On the same day they took MartinLuther away, we got into our blue ’40 model Dodge and headed for Levelland to see Arch, a long-time friend of my folks.  Hallelujah!  We happened to see MartinLuther again because the car taking him to war passed us heading for Amarillo.  We all waved and waved.  Mama cried.

My mama and Daddy helped Arch as much as they could.  Arch was “called” to preach through my dad’s ministry in Cisco and had been a pastor of a neighboring church.  Unfortunately, his wife took off and left him so he had to start selling life insurance for American National Life Insurance Company.  Back in those days divorce was the “unpardonable sin” in the church so Arch had to resign his church.  And thennn, and thennn – Arch committed sin on his own – the “unpardonable” sin; he got married to another lady.  Oh.my.lard!  [In Texas the name Lord always sounded like lard.  Actually, it always confused me because we couldn’t use cuss words like golly, gosh, heck and dadgumit, but we could say lard.  Maybe it was because when Texas country folks said Lord it sounded like lard.  Anyway, Arch could never, ever, pastor a church again.  Arch and his new wife had a 3-4 year old little girl.  While everyone was in the living room visiting, all of a sudden we heard their little girl screaming bloody murder.  She was screeching out, “I didn’t do it!  I didn’t do it!”  All of us ran into the room expecting to see all hell breaking loose.  There she sat, on the floor, with the family album of pictures.  She had taken scissors and cut most of the album of family photos in little bitty pieces, howling and squealing, “I didn’t do it!”  It always helps to have someone to blame.

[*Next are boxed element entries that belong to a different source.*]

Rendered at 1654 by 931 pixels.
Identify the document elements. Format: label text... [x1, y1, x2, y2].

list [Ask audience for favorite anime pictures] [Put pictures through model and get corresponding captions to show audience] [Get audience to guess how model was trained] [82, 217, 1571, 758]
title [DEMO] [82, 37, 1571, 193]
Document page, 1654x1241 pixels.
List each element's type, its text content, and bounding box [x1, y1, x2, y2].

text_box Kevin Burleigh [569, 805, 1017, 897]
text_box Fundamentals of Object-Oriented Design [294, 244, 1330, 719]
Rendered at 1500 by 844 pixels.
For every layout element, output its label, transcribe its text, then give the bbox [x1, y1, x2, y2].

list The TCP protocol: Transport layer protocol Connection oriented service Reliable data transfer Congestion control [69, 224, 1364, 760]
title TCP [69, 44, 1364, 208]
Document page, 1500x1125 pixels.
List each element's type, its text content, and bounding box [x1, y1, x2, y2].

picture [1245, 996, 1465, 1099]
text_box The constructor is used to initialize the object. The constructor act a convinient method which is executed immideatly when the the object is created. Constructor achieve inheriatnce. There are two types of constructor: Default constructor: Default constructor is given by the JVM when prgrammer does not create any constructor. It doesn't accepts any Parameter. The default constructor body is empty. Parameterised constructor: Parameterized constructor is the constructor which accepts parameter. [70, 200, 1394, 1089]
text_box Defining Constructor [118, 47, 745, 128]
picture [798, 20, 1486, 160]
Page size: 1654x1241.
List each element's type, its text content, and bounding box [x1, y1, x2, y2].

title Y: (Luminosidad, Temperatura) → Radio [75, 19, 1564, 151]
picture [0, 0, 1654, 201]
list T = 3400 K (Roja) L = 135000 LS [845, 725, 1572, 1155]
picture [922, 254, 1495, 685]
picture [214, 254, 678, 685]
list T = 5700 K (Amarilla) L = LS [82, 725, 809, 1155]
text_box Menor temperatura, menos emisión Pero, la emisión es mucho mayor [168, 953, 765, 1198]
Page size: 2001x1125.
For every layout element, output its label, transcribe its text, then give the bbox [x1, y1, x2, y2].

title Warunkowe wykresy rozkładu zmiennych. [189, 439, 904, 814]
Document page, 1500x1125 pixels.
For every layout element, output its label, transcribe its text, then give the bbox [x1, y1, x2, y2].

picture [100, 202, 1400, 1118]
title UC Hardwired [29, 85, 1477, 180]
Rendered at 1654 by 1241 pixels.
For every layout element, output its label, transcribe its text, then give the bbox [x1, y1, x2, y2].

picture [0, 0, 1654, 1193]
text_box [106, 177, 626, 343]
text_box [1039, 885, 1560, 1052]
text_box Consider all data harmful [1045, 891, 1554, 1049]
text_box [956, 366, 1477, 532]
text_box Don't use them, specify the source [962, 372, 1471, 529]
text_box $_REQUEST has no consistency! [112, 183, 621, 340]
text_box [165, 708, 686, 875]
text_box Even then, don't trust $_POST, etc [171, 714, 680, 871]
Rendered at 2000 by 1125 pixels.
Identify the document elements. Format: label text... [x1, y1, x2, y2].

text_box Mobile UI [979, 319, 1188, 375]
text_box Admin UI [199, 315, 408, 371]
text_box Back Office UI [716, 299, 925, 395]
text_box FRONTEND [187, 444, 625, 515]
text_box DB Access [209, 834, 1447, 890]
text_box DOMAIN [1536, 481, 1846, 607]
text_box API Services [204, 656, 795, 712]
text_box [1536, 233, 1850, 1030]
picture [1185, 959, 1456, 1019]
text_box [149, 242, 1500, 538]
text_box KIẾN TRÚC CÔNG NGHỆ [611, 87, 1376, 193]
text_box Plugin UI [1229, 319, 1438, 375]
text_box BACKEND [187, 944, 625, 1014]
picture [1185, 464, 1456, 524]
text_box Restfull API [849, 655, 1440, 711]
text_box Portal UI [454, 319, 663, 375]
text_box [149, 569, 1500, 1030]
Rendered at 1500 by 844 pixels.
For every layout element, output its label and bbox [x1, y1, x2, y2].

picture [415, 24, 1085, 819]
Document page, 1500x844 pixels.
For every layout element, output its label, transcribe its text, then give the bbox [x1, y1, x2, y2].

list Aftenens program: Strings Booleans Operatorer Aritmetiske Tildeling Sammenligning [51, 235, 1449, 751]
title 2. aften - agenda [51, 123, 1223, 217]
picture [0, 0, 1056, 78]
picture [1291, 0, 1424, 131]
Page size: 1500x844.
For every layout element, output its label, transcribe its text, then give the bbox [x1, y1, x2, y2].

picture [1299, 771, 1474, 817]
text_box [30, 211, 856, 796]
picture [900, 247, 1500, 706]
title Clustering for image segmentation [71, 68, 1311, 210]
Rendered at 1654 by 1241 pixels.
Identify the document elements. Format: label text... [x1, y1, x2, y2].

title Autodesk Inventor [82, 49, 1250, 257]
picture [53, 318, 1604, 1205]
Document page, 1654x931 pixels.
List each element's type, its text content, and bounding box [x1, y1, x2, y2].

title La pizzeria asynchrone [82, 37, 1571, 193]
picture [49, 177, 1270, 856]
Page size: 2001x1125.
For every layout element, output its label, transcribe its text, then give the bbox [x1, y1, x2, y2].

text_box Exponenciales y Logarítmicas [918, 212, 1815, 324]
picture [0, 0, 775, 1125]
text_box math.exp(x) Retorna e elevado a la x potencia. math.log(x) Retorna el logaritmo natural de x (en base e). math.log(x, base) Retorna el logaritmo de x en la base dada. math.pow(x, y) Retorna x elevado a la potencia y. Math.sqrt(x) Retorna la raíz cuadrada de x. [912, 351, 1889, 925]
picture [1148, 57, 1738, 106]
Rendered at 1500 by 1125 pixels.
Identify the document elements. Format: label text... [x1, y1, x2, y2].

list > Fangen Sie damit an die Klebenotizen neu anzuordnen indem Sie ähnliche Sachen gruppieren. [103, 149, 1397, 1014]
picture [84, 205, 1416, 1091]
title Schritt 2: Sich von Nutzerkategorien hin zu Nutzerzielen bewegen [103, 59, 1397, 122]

I never got to know anyone in Borger ‘cept Myra Lukenbill when we played in the nursery.  We were about four years old, but I really don’t know.  Myra had red hair and was a child prodigy; whatever that meant.  Piano.  She grew up to be a concert pianist and taught music.  I think she had a bunch of kids.  Her folks were good friends with my mama and Daddy.

Some other folks also came to church, but they couldn’t join because she wore a gold wedding band; “gold and pearls and costly array” weren’t allowed – ‘specially lipstick.  My daddy always had a hurt in his heart over those rules, but the big cheeses had their laws and Daddy had to go along.  The funny thing was their son sang in the same quartet as I did at college – Collegiate Quartet – from about the fall of 1956 to the end of summer 1957.

So much for Borger.  Time to move again.  The sands of Borger and carbon black plants were left behind for the Louisiana bayou.  I was only – maybe 5?  Or less.